Who participates in our VCs?
Students ready to enter into the professional world who seek information about opportunities.
Artists established in their career with a very specific project in mind that they’re trying to do themselves.
Artists who would like to make work at Powerhouse, which allows the VCs to act as a preliminary consultation of the work they’d like to do.
Artists who want to brainstorm on the concept itself and not the making.
Artists from other states, which in turn points to the dearth of arts fabrication resources outside the Greater New York area.
An artist with zero-to-limited experience making art. They usually want to ask where to buy materials and learn the entryway to a process like silk screening.
Adults looking for a career change or a creative outlet, they seek educational guidance and found their way to Powerhouse.
Studio assistants calling for artists they work with.
Releasing the Gatekeepers
Artists projects that have come to fruition include Rodrigo Moreira’s Desiiiire/Diiiistortiiiion and Body/Meat series of prints and Caroline Garcia’s The Headless Hunt whose consultations turned into a fabrication project for The Shed’s Open Call this past summer.
Garcia learned about Powerhouse through our VCs, her initial approach was conceptual rather than material. Therefore, she consulted with our Director of Wood & Metal, Ben Cohen, on the possibilities for fabricating her design. Ben then referred her to our Director of Production & Fabrication, Art Domantay, along with carpenters Andy Barrett and Dan Vissac, produced a fabrication plan and built the 16 by 16 by 9 foot wooden structure embellished with ballistic materials. (Learn more about this project above.)

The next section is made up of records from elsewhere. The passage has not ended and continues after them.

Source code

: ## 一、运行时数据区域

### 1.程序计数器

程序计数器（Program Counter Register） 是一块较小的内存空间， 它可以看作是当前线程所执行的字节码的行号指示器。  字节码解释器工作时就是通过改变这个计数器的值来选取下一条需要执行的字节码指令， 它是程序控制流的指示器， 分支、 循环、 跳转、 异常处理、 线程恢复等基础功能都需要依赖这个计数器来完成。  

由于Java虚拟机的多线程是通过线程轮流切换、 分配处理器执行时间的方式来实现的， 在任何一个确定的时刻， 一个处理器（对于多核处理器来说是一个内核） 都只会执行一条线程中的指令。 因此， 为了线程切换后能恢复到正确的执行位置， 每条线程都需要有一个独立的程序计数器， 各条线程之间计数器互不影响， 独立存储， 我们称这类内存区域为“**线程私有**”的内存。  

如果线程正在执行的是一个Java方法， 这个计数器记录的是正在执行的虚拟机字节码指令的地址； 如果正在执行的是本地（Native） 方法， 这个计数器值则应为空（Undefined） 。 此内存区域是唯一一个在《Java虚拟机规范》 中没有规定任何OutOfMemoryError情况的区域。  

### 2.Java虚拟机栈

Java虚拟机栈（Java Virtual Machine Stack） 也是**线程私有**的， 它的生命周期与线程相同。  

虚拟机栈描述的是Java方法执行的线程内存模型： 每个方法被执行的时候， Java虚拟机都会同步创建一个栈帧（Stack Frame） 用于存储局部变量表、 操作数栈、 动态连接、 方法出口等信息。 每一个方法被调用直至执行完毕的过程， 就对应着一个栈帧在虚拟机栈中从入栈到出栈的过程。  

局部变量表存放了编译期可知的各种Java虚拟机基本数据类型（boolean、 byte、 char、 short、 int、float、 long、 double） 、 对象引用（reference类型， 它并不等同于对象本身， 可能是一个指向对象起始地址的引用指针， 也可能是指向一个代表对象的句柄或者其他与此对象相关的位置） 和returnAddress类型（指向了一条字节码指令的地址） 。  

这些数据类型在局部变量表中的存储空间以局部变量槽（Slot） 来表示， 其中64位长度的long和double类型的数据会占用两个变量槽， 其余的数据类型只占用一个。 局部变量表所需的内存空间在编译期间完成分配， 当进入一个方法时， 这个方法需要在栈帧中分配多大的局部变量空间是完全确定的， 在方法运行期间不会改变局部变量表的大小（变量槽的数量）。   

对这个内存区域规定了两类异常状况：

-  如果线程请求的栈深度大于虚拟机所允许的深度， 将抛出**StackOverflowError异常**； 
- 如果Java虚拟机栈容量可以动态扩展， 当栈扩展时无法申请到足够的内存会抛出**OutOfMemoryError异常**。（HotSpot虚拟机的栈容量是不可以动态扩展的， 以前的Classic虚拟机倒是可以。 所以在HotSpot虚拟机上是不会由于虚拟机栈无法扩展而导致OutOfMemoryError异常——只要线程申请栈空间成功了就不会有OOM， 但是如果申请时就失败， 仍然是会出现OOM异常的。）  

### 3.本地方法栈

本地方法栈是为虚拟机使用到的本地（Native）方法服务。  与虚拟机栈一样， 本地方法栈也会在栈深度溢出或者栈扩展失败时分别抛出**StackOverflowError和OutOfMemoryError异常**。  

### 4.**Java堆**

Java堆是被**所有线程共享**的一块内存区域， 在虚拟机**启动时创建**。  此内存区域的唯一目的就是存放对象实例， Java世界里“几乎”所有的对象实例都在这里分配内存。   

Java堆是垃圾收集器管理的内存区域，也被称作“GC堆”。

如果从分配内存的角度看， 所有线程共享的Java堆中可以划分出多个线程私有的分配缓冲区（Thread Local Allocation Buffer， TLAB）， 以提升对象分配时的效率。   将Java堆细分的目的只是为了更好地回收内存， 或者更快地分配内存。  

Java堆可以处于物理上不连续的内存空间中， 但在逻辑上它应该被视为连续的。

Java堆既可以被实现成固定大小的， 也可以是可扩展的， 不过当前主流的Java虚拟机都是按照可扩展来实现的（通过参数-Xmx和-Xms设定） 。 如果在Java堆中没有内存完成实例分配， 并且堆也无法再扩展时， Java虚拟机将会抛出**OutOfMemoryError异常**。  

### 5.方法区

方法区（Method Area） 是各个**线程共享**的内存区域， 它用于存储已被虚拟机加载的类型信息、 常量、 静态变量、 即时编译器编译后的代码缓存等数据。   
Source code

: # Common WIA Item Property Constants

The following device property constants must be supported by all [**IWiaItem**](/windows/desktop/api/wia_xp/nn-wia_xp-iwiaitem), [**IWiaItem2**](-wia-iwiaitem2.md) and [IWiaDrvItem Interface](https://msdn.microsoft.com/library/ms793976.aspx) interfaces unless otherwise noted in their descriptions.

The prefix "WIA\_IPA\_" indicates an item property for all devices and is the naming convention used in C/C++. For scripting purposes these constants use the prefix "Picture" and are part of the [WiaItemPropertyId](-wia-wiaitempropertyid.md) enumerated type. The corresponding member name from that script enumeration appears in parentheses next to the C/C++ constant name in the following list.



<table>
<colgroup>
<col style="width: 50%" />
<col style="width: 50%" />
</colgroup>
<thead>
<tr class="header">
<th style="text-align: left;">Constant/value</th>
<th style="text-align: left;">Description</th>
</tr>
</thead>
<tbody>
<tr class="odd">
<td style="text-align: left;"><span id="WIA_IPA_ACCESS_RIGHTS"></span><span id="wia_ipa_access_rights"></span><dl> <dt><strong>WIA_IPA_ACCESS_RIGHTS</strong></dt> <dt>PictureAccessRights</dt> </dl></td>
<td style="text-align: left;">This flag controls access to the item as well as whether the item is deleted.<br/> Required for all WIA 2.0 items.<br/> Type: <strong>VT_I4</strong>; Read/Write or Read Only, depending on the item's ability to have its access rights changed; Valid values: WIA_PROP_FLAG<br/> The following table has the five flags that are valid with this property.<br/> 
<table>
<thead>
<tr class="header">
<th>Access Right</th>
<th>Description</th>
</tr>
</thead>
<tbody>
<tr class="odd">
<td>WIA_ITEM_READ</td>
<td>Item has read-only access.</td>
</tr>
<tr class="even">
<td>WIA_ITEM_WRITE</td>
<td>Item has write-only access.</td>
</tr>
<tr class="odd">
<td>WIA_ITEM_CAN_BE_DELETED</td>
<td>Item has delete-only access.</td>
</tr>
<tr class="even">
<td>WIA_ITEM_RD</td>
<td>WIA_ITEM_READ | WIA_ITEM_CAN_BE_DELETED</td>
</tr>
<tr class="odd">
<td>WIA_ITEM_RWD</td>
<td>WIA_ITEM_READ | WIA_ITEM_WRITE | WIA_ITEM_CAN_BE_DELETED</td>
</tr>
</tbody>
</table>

Although not all VCs become fabrication projects like Garcia’s Headless Hunt, it is clear that inquisitive creatives can gain tools to execute their ambitious projects even with just a concept. We learned that a how-to on wire knitting, a brainstorm session on dust collecting, and reference-sharing of global fabrication networks – are some examples of the vast conversations our fabricators will have with artists. As VCs grow, artists continue to dictate how this program evolves, whether serving as a forum for critique, brainstorming, or a how-to learning, VCs are here to create a space to bridge gaps in knowledge, resource, and access.